Cette affaire marque un changement significatif dans la régulation de la domination du marché numérique, surtout à mesure que les technologies de recherche alternatives, y compris les outils alimentés par l'IA, commencent à remettre en cause les modèles de moteurs traditionnels. La présidente de l'ACCC, Gina-Cass Gottlieb, a souligné que la limitation de telles pratiques d'exclusion est essentielle pour garantir « un plus grand choix de moteurs de recherche » et un accès significatif pour les fournisseurs concurrents.

De plus, cette action s'ajoute à une pression réglementaire plus large sur les géants de la technologie en Australie. Google subit déjà des issues défavorables dans un procès intenté par Epic Games concernant la concurrence sur les boutiques d'applications rivales, et YouTube a récemment été inclus dans les restrictions des médias sociaux en Australie pour les moins de 16 ans — ce qui témoigne d'un environnement de plus en plus difficile pour les Big Tech.
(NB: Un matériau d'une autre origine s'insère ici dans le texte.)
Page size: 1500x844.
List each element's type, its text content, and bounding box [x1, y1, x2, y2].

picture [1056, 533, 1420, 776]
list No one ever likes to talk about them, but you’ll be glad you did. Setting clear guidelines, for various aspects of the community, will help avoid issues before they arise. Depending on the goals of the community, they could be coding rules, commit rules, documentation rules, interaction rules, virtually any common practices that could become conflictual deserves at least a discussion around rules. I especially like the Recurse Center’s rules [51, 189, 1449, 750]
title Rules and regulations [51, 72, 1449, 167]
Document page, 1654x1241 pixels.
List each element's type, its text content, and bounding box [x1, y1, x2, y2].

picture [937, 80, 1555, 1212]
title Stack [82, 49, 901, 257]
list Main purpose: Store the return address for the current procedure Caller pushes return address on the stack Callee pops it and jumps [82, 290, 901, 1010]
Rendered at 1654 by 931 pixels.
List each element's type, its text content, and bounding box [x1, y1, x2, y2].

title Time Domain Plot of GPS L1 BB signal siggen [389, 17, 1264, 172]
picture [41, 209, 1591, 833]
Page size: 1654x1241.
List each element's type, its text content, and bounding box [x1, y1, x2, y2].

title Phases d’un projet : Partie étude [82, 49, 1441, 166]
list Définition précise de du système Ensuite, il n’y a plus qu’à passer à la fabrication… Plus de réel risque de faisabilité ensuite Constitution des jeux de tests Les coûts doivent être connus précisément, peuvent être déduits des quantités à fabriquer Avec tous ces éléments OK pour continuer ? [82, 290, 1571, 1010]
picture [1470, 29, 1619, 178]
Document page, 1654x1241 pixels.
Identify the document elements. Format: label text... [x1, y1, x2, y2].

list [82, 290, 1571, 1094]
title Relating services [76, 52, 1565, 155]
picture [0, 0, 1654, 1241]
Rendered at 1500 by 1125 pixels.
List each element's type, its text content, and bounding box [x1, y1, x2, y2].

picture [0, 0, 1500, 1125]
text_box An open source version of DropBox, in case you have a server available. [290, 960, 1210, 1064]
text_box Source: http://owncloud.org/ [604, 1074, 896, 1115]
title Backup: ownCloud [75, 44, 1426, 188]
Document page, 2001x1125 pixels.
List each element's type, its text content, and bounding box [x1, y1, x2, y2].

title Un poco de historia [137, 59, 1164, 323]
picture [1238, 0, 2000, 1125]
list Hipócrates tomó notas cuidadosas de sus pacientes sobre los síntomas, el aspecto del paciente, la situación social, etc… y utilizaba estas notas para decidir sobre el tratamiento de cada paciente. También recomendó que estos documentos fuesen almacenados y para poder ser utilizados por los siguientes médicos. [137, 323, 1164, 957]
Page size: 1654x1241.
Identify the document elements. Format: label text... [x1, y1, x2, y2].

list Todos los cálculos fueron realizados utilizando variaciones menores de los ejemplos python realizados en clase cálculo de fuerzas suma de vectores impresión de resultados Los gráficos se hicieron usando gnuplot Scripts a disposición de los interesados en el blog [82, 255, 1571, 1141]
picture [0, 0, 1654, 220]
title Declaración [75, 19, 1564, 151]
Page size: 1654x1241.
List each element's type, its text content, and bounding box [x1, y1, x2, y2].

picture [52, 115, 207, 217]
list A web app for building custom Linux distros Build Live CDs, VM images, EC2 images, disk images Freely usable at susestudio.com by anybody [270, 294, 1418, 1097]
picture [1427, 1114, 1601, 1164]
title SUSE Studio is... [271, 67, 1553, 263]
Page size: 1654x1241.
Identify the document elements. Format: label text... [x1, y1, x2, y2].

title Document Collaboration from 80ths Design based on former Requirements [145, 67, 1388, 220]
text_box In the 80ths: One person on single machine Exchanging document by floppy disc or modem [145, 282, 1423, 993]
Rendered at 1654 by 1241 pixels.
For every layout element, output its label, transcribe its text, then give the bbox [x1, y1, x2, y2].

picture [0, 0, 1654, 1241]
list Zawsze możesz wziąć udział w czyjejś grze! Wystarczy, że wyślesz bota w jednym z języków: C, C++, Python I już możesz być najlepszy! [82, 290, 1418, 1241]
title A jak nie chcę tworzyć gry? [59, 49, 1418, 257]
Pour les consommateurs, le règlement met fin à une période où les moteurs de recherche par défaut étaient effectivement verrouillés, ouvrant la voie à un véritable choix. Pour les régulateurs du monde entier, il réaffirme que les géants du numérique ne peuvent pas se prévaloir d'un privilège concurrentiel sur des appareils qu'ils ne contrôlent pas totalement. Et pour l'industrie dans son ensemble, cela crée un précédent: l'exclusivité pour les moteurs de recherche privilégiés ne sera probablement plus tolérée.